It took them three days to get to one of the biodiversity rich forest clearings called Ikwa in Nki National Park situated some 450km east of Cameroon’s capital city, Yaounde. Julia Gesner, Research Assistant for Nki, and her team appeared battered and bruised as they wobbled to the satellite camp (lodging facilities for researchers) situated two kilometres away from the clearing.

Understandably so because for three days they had clambered up hills, trudged through perilous swamps and crossed profound rivers under the weight of huge luggage.
For the next two weeks, the team made up of a research assistant, a game ranger and three assistants will be monitoring animals that visit the forest clearing. This exercise will enable Julia obtain sorely needed data to be used by wildlife managers for better planning and protection of important animal species like elephants, gorillas and chimpanzees in and around Nki Park.

Hardly had the team dropped their luggage at the satellite camp than they set out immediately for the clearing. "We rush to the Bai (Baka pygmy word for forest clearing) because we want to see elephants or know if they are around. We usually light a fire in the evening which might scare them from coming around the next day," explained Julia. This time they encountered many elephants and buffalos in the clearing. As the weary team sat around the fire that evening for supper, they brooded on the challenge ahead. They will steal a six-hour rest and wake up at 5 am. Breakfast will be eaten in 30 minutes before they leave for Ikwa.


It is morning in that hilly and pristine Nki forest. As the team prepares to head for the watchtower (mirador) where they will carry out monitoring for the entire day, they keep in mind that they must not put on anything red. "Animals easily recognize red colour and may become aggressive.

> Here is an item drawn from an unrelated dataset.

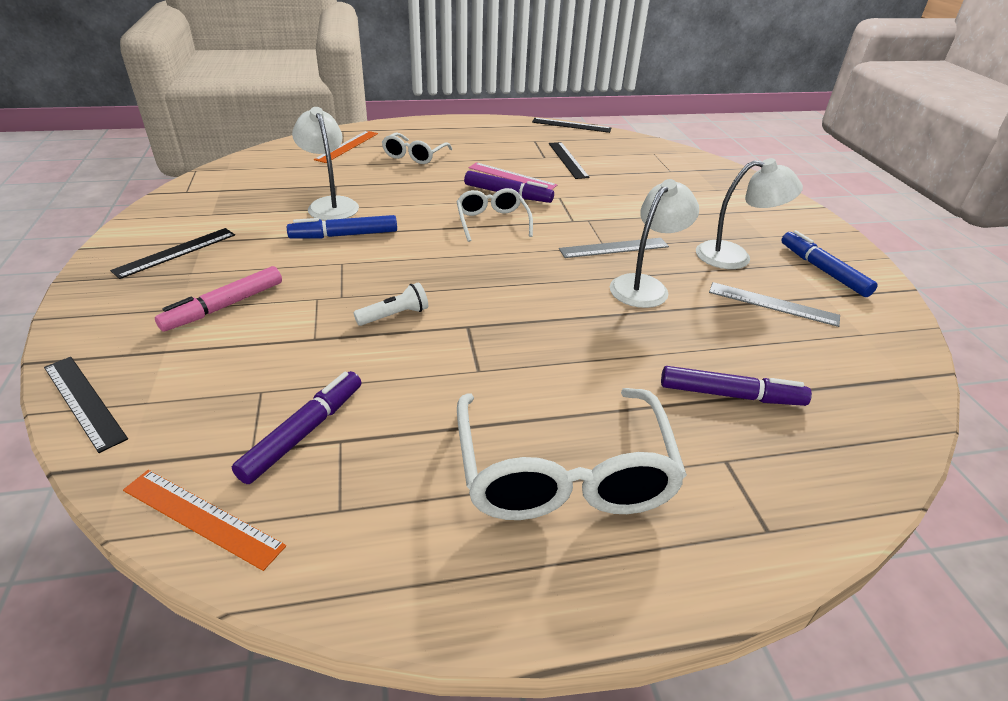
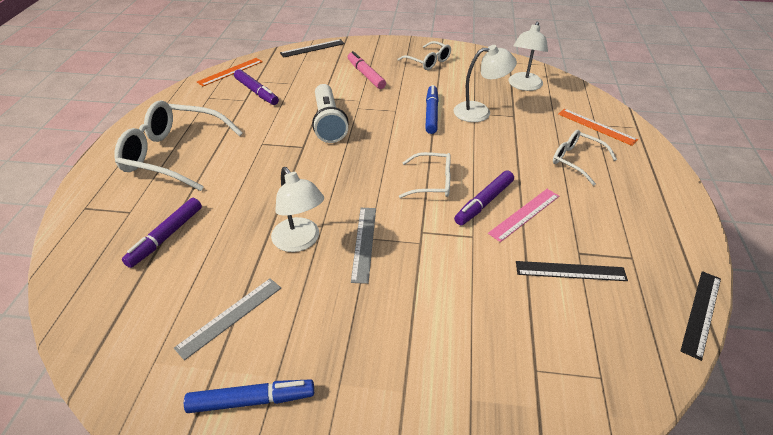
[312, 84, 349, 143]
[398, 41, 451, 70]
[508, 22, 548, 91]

So, we put on dark clothing and shorts," said Julia.

From the watchtower, a three-metre tall structure overlooking Ikwa clearing, Julia observes animals that saunter in and out of the clearing using a binocular from 6 am to 6pm. She is relieved by two other colleagues at midday. "We also listen to species like monkeys and crocodile and observe sitatungas, bush pigs, buffalos, gorillas and elephants. In the evening, we return to our base camp where we take our bathe in a nearby river," says David Ngalo, one of Julia’s assistants. This exercise lasts for two weeks during which data sheets are used to record information.

Small Dramas

Ikwa Bai and its surrounding zone stand out in fauna richness. As the animals get increasingly familiar with the monitoring team so too do they come closer to the watchtower. A male forest buffalo stood gazing at the team one bright morning on the trail leading to clearing. Yachini Claude Anomebo, the guide had trotted to a halt and began stepping backward as if someone had pointed a gun at him.  Then he sprang like a hare and took off. Julia had no choice. "I dropped my backpack to follow him through the thicket.  I guess the buffalo did the same and took the other direction but he might also have stayed since they know that we are there and often see us on the watchtower," Julia stated.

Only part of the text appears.